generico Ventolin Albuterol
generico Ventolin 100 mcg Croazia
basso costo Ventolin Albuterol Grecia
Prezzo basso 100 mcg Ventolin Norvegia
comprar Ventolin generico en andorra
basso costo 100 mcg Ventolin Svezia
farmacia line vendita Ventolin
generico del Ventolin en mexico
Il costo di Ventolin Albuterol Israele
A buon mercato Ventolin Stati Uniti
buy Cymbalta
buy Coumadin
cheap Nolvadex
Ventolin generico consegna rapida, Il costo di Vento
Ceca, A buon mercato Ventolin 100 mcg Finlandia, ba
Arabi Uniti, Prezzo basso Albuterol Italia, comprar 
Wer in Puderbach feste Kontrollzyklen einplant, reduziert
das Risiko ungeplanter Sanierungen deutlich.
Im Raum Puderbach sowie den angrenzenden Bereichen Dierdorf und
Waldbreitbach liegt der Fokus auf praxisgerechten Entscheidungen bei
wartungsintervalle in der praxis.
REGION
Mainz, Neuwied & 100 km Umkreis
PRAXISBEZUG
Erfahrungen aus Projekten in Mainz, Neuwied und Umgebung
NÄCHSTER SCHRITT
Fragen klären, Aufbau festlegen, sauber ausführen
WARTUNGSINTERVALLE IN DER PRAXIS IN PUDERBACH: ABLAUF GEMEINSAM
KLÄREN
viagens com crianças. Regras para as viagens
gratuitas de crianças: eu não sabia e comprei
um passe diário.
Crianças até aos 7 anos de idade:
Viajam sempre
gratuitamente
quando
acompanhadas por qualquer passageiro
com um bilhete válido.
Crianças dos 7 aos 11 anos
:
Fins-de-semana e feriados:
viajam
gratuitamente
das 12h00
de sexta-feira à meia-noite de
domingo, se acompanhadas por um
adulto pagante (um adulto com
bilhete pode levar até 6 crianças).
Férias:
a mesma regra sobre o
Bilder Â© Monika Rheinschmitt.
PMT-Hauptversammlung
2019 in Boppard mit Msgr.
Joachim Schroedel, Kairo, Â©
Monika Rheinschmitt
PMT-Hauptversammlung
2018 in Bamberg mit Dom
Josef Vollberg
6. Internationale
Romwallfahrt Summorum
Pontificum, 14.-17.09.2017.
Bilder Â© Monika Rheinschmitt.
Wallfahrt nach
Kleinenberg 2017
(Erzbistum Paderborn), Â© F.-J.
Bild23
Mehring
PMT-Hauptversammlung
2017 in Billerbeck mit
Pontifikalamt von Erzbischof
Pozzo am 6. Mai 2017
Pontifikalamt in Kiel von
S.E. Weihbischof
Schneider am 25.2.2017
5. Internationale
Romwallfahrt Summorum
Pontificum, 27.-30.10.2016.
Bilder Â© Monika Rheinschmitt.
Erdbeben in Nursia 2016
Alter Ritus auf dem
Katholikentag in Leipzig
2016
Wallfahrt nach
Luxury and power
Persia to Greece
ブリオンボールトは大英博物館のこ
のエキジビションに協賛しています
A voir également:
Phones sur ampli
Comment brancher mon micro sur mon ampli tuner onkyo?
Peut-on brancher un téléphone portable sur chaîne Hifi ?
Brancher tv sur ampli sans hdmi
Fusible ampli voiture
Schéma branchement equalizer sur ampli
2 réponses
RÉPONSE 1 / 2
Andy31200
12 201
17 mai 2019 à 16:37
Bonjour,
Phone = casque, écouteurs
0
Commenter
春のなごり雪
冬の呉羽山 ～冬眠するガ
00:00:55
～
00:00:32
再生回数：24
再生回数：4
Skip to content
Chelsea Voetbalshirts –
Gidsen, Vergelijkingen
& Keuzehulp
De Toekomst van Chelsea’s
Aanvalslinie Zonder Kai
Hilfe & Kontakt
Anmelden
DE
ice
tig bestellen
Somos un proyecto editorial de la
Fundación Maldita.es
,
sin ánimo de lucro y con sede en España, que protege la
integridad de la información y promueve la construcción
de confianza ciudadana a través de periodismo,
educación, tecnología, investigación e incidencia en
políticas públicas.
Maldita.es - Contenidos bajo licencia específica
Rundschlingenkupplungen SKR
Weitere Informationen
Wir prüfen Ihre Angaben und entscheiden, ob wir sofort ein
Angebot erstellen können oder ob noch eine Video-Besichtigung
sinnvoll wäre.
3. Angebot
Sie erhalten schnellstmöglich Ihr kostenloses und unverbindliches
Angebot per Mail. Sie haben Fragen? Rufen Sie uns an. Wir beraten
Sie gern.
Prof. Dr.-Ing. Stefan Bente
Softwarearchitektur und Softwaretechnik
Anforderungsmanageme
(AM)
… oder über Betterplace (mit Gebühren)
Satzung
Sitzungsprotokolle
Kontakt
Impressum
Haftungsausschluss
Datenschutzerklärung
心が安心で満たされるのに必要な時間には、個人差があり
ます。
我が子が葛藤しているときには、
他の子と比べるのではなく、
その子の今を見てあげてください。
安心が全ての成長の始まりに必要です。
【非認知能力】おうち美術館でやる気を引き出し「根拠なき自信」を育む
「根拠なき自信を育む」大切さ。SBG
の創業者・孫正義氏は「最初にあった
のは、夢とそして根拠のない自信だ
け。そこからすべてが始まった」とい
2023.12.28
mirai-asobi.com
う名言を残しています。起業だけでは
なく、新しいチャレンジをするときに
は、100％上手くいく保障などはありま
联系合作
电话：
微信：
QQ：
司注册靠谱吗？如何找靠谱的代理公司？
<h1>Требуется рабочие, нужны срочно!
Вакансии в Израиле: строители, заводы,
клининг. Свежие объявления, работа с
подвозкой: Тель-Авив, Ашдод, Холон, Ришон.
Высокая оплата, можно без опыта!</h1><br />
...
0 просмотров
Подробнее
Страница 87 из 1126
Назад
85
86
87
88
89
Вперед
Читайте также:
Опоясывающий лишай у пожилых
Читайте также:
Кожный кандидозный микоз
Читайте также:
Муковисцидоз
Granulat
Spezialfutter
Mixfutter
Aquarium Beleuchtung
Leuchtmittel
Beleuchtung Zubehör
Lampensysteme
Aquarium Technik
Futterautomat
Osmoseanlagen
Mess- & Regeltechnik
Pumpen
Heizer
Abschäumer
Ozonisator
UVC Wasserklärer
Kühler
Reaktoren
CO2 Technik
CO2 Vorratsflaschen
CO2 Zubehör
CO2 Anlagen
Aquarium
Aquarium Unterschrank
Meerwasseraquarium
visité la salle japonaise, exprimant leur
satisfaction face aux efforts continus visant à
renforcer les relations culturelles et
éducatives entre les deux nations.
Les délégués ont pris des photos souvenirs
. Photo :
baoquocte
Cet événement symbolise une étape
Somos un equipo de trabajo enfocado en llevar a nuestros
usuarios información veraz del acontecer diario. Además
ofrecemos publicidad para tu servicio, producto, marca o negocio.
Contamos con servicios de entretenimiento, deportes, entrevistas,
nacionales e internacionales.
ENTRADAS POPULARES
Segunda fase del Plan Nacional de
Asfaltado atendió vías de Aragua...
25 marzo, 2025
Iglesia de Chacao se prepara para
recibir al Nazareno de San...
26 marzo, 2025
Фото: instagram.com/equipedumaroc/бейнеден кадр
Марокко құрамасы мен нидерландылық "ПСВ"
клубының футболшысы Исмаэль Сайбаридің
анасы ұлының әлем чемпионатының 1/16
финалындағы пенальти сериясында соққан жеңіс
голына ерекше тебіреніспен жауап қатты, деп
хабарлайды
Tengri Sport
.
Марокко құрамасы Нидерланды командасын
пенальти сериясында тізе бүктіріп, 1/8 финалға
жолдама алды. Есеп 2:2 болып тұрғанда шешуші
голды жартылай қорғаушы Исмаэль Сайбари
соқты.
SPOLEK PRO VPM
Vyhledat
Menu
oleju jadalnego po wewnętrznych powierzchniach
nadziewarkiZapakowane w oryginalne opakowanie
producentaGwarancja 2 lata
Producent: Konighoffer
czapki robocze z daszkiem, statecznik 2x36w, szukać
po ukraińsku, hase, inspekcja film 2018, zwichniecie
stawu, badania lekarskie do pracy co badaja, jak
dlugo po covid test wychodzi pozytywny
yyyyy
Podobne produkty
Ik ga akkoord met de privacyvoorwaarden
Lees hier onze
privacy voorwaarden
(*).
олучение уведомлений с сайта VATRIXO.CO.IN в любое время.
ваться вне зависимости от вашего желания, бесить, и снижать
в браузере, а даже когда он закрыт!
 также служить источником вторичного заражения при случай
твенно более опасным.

### Problem description:
Set out the lines from the start of the records through the line that contains "das Risiko ungeplanter Sanierungen deutlich." as a Markdown table with two columns, No. for the row number and Line for the line itself. Leave out blank lines.

### Response to the exercise:
| No. | Line |
|---|---|
| 1 | generico Ventolin Albuterol |
| 2 | generico Ventolin 100 mcg Croazia |
| 3 | basso costo Ventolin Albuterol Grecia |
| 4 | Prezzo basso 100 mcg Ventolin Norvegia |
| 5 | comprar Ventolin generico en andorra |
| 6 | basso costo 100 mcg Ventolin Svezia |
| 7 | farmacia line vendita Ventolin |
| 8 | generico del Ventolin en mexico |
| 9 | Il costo di Ventolin Albuterol Israele |
| 10 | A buon mercato Ventolin Stati Uniti |
| 11 | buy Cymbalta |
| 12 | buy Coumadin |
| 13 | cheap Nolvadex |
| 14 | Ventolin generico consegna rapida, Il costo di Vento |
| 15 | Ceca, A buon mercato Ventolin 100 mcg Finlandia, ba |
| 16 | Arabi Uniti, Prezzo basso Albuterol Italia, comprar  |
| 17 | Wer in Puderbach feste Kontrollzyklen einplant, reduziert |
| 18 | das Risiko ungeplanter Sanierungen deutlich. |